WRITTEN INSTRUCTION » Rewrite the data from the line with "common name: Garlic mustard" to the line with "common name: Ground ivy", swapping in "Latin name" wherever "scientific name" appears and leaving everything else untouched.

RECORD LIST »
****************

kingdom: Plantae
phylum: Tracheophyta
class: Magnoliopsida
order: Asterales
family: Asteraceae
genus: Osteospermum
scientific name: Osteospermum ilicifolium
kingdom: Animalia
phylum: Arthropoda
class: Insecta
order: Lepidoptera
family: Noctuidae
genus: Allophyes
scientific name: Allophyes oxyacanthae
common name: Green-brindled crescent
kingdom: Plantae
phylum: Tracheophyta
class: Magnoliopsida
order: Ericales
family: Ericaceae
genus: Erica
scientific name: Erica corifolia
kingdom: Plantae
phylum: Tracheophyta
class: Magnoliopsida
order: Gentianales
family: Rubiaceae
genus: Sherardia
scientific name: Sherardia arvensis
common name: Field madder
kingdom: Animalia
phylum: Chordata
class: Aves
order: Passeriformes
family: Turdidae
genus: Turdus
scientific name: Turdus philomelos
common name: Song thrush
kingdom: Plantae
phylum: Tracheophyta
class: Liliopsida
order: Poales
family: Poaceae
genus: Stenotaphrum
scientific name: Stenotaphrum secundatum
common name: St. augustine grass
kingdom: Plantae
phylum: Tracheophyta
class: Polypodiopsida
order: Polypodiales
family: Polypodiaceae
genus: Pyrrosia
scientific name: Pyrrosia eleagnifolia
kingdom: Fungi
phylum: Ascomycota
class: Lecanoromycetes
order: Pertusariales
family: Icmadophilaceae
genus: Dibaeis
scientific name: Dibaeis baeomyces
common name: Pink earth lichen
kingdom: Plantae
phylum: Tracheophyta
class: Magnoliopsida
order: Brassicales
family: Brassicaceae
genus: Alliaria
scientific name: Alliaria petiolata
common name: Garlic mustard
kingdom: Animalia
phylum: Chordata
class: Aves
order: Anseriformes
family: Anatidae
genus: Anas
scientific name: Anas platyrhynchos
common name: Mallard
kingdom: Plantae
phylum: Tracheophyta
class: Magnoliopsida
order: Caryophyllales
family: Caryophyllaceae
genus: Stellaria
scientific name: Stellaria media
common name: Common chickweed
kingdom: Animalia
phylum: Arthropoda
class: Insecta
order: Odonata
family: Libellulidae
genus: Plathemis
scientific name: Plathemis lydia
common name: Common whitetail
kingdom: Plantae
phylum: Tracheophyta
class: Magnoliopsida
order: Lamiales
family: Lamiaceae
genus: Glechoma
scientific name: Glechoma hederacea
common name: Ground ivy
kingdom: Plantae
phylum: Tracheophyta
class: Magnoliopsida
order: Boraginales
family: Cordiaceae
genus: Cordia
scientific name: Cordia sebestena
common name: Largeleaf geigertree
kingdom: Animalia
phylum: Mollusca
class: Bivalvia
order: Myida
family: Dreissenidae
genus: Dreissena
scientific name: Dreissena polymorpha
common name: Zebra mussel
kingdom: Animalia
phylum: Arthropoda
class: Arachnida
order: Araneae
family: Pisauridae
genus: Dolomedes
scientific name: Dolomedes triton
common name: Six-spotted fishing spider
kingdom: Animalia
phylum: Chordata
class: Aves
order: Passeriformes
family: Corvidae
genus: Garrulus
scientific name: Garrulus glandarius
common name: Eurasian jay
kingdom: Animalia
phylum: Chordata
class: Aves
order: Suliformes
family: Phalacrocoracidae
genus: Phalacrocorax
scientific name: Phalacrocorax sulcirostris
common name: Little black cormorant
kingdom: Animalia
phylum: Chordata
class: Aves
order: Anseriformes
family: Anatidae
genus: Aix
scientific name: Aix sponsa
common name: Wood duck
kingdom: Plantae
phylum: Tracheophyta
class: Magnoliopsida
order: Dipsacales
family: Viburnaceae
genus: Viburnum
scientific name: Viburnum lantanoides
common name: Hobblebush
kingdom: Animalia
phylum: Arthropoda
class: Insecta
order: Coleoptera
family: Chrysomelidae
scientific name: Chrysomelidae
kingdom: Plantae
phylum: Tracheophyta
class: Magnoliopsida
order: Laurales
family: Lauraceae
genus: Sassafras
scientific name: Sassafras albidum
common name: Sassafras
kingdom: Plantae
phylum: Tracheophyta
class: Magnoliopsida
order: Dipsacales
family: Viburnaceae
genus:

****************

TASK RESULT »
common name: Garlic mustard
kingdom: Animalia
phylum: Chordata
class: Aves
order: Anseriformes
family: Anatidae
genus: Anas
Latin name: Anas platyrhynchos
common name: Mallard
kingdom: Plantae
phylum: Tracheophyta
class: Magnoliopsida
order: Caryophyllales
family: Caryophyllaceae
genus: Stellaria
Latin name: Stellaria media
common name: Common chickweed
kingdom: Animalia
phylum: Arthropoda
class: Insecta
order: Odonata
family: Libellulidae
genus: Plathemis
Latin name: Plathemis lydia
common name: Common whitetail
kingdom: Plantae
phylum: Tracheophyta
class: Magnoliopsida
order: Lamiales
family: Lamiaceae
genus: Glechoma
Latin name: Glechoma hederacea
common name: Ground ivy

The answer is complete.